For there to be a correspondence between the information of the polynucleotide and that of the polypeptide, there is a code: the genetic code.
The general characteristics of the genetic code can be listed as follows:
The genetic code is made up of triplets, and is devoid of internal punctuation (Crick & Brenner,).
It "was deciphered through the use of" open cell translation systems "(Nirenberg & Matthaei, 1961; Nirenberg & Leder, 1964; Korana, 1964).
It is highly degenerate (synonyms).
The organization of the code table is not accidental.
Triplets "nonsense".
The genetic code is "standard", but not "universal".
Looking at the table of the genetic code it must be remembered that it refers to the translation of the "RNAm to polypeptide, for which the nucleotide bases involved are A, U, G, C. The biosynthesis of a polypeptide chain is the translation of the nucleotide sequence in sequence amino acid.
Each base triplet of the RNAm, called codon, has the first base in the left column, the second in the top row, the third in the right column. Let's take for example tryptophan (i.e. Try) and we see that the corresponding codon will be , in order, UGG. In fact, the first base, U, includes the entire row of boxes at the top; in this, G identifies the rightmost box and the fourth line of the box itself, where we find written Try. Similarly, to synthesize the tetrapeptide Leucine-Alanine-Arginine-Serína (symbols Leu-Ala-Arg-Ser) we can find in the code the UUA-AUC-AGA-UCA codons.
At this point, however, it should be noted that all the amino acids of our tetrapeptide are encoded (unlike tryptophan) by more than one codon. It is no coincidence that in the example just reported we have chosen the indicated codons. We could have encoded the same tripeptide with a different RNAm sequence, such as CUC-GCC-CGG-UCC.
Initially, the fact that a single amino acid corresponded to more than a triplet was given a meaning of randomness, also expressed in the choice of the term of degeneration of the code, used to define the phenomenon of synonymy. On the other hand, some data suggest that the availability of synonyms referable to different stability of the genetic information is not at all accidental. This seems to be confirmed also by the finding of a different value of the A + T / G + C ratio in the different stages of evolution. For example, in prokaryotes, where the need for variability is not satisfied by the rules of Mendelism and neo-Mendelism, the A + T / G + C ratio tends to increase.

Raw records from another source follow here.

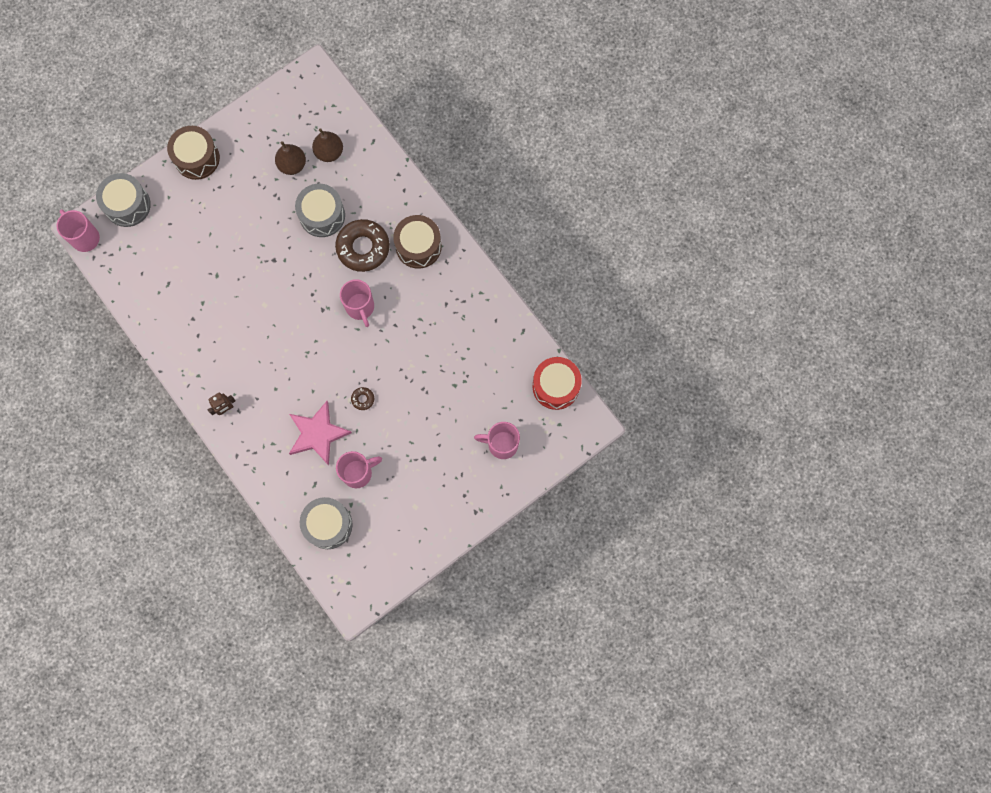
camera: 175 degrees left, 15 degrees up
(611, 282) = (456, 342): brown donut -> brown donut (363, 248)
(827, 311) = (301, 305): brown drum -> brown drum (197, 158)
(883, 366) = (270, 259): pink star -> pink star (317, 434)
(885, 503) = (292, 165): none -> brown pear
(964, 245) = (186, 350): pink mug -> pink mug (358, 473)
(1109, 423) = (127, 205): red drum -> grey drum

The consequent lower stability, in the face of mutations, provides greater opportunities for variability random from gene mutation.
In eukaryotes, in particular in multicellular cells, in which it is necessary that the cells of the single organism all keep the same hereditary patrimony, the A + T / G + C ratio in DNA tends to decrease, decreasing the opportunity for somatic gene mutations.
The existence of synonymous codons in the genetic code raises the problem, already mentioned, of the multiplicity or not of anticodons in the RNAt.
It is certain that there is at least one RNAt for each amino acid, but it is not equally certain whether a single RNAt can bind to a single codon, or can recognize synonyms indifferently (especially when these differ only for the third base).
We can conclude that there are on average three synonymous codons for each amino acid, while anticodons are at least one, and no more than three.
Recalling that genes are intended as single stretches of very long polynucleotide sequences of DNA, it is clear that the beginning and the end of the single gene must necessarily be contained in the memory.
BIOSYNTHESIS OF PROTEINS
In different parts of the DNA there is the opening of the double chain and the synthesis of the different types of RNA.
During the loading step, the RNAt bind to the amino acids (previously activated by the ATP and by the specific enzyme). The biosynthetic "machinery" is unable to "correct" incorrectly loaded tRNAs.
The RNAr then splits into the two subunits and, by binding to the ribosomal proteins, gives rise to the assembly of the ribosomes.
The RNAm, passing through the cytoplasm, binds to the ribosomes, forming the polysome. Each ribosome, flowing on the messenger, gradually hosts the RNAt complementary to the relative codons, taking the amino acids and binding them to the polypeptide chain in formation.
The relatively stable RNAt re-enter the circulation. The ribosomes are also used again, releasing the already assembled polypeptide.
The messenger, less stable because it is all monocatenary, is cleaved (by the ribonuclease) into the constituent ribonucleotides.
The cycle thus continues, synthesizing one after the other the polypeptides on the messenger RNAs supplied by the transcription.